Topics: Data & Research

There’s startling new research that might quash the American Dream that if you work hard, you’ll be able to lead a more prosperous life than your parents.

american dream
Image Credit: Verne Ho/Unsplash

The percentage of kids outperforming their parents has declined in recent decades, according to the new research by a team of economists led by Raj Chetty at Stanford University and Nathaniel Hendren at Harvard. When researchers compared the pre-tax incomes of kids born between 1940 and 1984 at the age of 30 to that of their parents and adjusted for inflation, they found that 90 percent of kids born in the 1940s did better than their parents, but that only 50 percent of kids born in the 1980s outperformed their parents.

Slower, Unequal Growth

The reasons are twofold — economic growth is happening at a slower pace, and the growth has not been distributed equally, as explained by The Atlantic’s CityLab.

Plus, there also were some geographical areas where the drop in kids outperforming their parents was more pronounced, such as industrial hubs in the Midwest.

Do You Know What You're Worth?

But upward mobility is not dead. The research looked at children who are born to parents in the bottom fifth of the national income distribution but who go on to reach the top fifth.

“The differences in upward mobility across areas are caused by differences in childhood environment,” according to the website of the researchers’ The Equality of Opportunity Project, which uses big data to identify new pathways to upward mobility. “Every year of exposure to a better environment improves a child’s chances of success, based on an experimental study of housing voucher recipients and a study of 5 million families who moved across areas.”

It goes on to identify five characteristics that cities with high levels of upward mobility tend to have: lower levels of residential segregation, a larger middle class, stronger families, greater social capital, and higher quality public schools.

Improving Your Odds

What else can a millennial do to improve the 50-50 odds of making more than their parents?

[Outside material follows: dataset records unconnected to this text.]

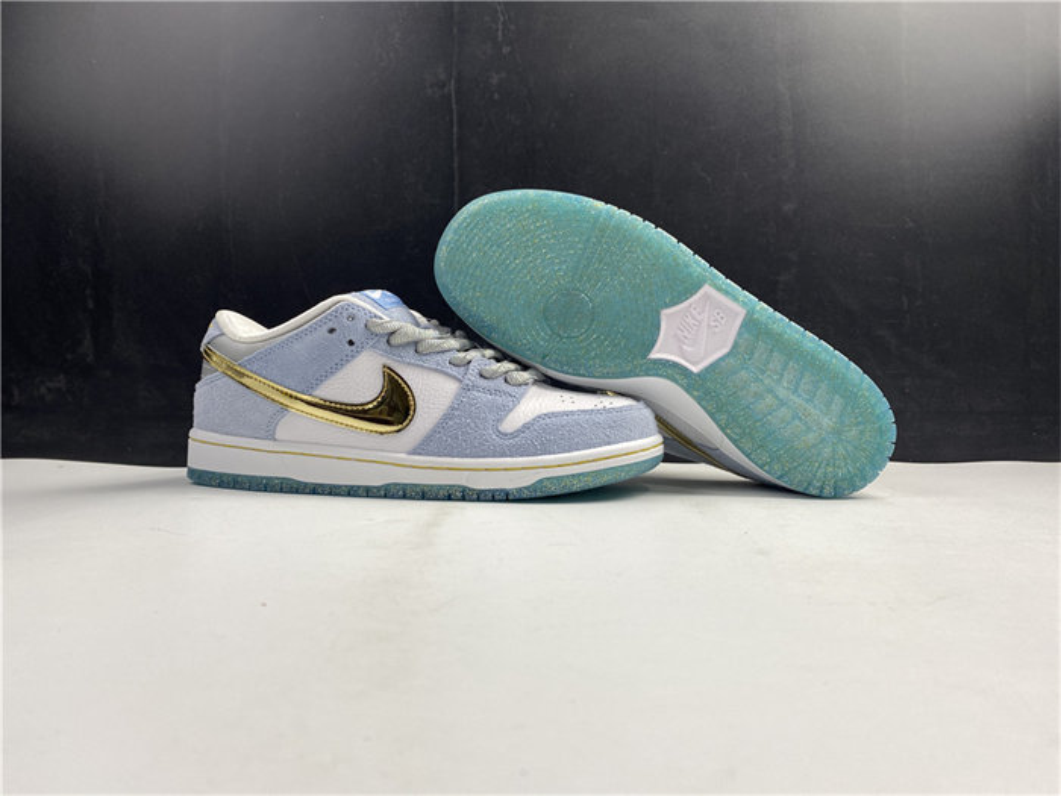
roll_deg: +0.8
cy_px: 398
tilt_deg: +2.5
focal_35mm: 26
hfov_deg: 67.3
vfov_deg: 53.1
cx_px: 530
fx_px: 797
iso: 50
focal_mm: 4.25
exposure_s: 1/100
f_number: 1.8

Many have turned to financial arrangements with their parents. While there’s a stereotype of millennials mooching off parents by living back at home after college, Fidelity’s Millennial Money Study provides a different perspective. Many millennials who live with their parents have jobs and are using the money they normally would pay in rent to pay off student loans, build an emergency reserve, and even save for a down payment on a house or save for retirement. Mooching or a smart move?

Or maybe taking a step back to before college would be even smarter. With the average college student graduating with almost $30,000 in student loans, scrutinizing colleges’ costs and their value is a financial must. Many students are unaware that schools are required to provide access to net price calculators so they can estimate their true cost to attend.

You also can check out the 2016 Payscale College ROI Report, which allows you to see the best value colleges for various majors and career paths as well as evaluate ROI at a school overall. You can see which colleges are providing the best monetary return for their alumni via low cost of attendance, high earning potential, or a combination of the two.